Rekenen/wiskunde - Getallen en bewerkingen - kerndoel 30 - Groep 5 en 6 - Doorkijkje


De leerlingen leren schriftelijk optellen, aftrekken, vermenigvuldigen en delen volgens meer of minder verkorte standaardprocedures.


Groep 5 en 6


Doorkijkje

Kolomsgewijs aftrekken

In de groep van juffrouw Suzan hebben de kinderen in voorafgaande lessen het kolomsgewijze optellen verkend, waarbij ook het bijbehorende notatieschema is geïntroduceerd. Vandaag krijgen ze een aftrekopgave voorgelegd (734 - 251 = ..) met de opdracht om uit te zoeken of ze deze op een vergelijkbare manier zouden kunnen oplossen. In tweetallen gaan de kinderen aan de slag.

Als de meeste groepjes na enige tijd een oplossing hebben, volgt een nabespreking. Twee uitkomsten blijken veel voor te komen: 523 en 483. Een groepje legt uit hoe ze aan 483 zijn gekomen: eerst 700 min 200 is 500; toen 30 min 50 is 20; toen 4 - 1 is 3; en tenslotte de subtotalen 500 en 20 en 3 bij elkaar, 523. Nogal wat kinderen blijken het hiermee eens te zijn. Maar er zijn ook tegenwerpingen: "30 min 50 is toch geen 20? Want 50 is nog meer dan 30..." En een ander: "Het kan nooit meer dan 500 zijn, want als je 730 min 250 doet, kom je dik onder de 500 terecht." Voor deze redenering valt ook iets te zeggen.

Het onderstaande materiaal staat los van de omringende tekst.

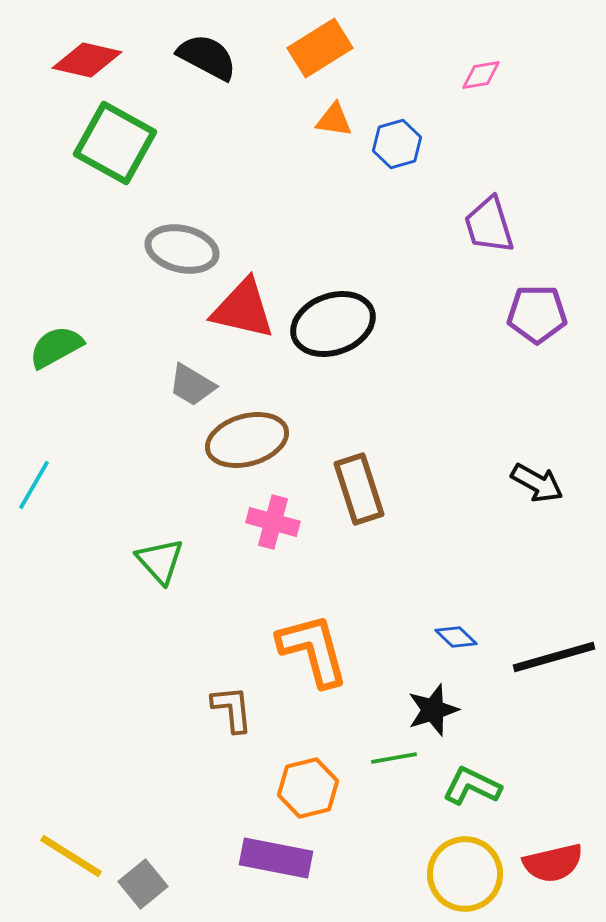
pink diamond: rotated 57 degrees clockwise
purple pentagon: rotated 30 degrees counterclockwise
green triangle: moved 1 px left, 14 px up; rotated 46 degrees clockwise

Juffrouw Suzan lanceert nu een nieuwe vraag: "maar als het geen 20 is, wat is het dan wel?" Een ander groepje krijgt nu het woord. "Wij dachten: je kan wél 30 min 30 doen, dat is nul. En dan moet je er eigenlijk nog 20 afhalen, want het was 30 min 50. Die haal je dan nog van de honderdjes af..."
Op voorstel van Suzan wordt de situatie nu met geld aanschouwelijk gemaakt. Zij visualiseert het eerste getal 734 uit de opgave met geld op het bord, en streept dan ten teken van het aftrekken eerst 2 honderdjes door; conclusie: er is nog 500 over. Vervolgens streept zij 3 tientjes door en stelt samen met de kinderen vast dat dit 2 tientjes te weinig zijn. Die moeten er nog af (dat kan van de 500 euro), en dat wordt genoteerd als -20. Tenslotte streept ze 1 eenheid (euro) door, en noteert dat er nog 3 over zijn.
In gezamenlijk overleg wordt nu de juiste oplossing achterhaald: 500 min 20 is 480; met nog die drie erbij is 483. Het 'bewijs' is nu geleverd: het antwoord is 483...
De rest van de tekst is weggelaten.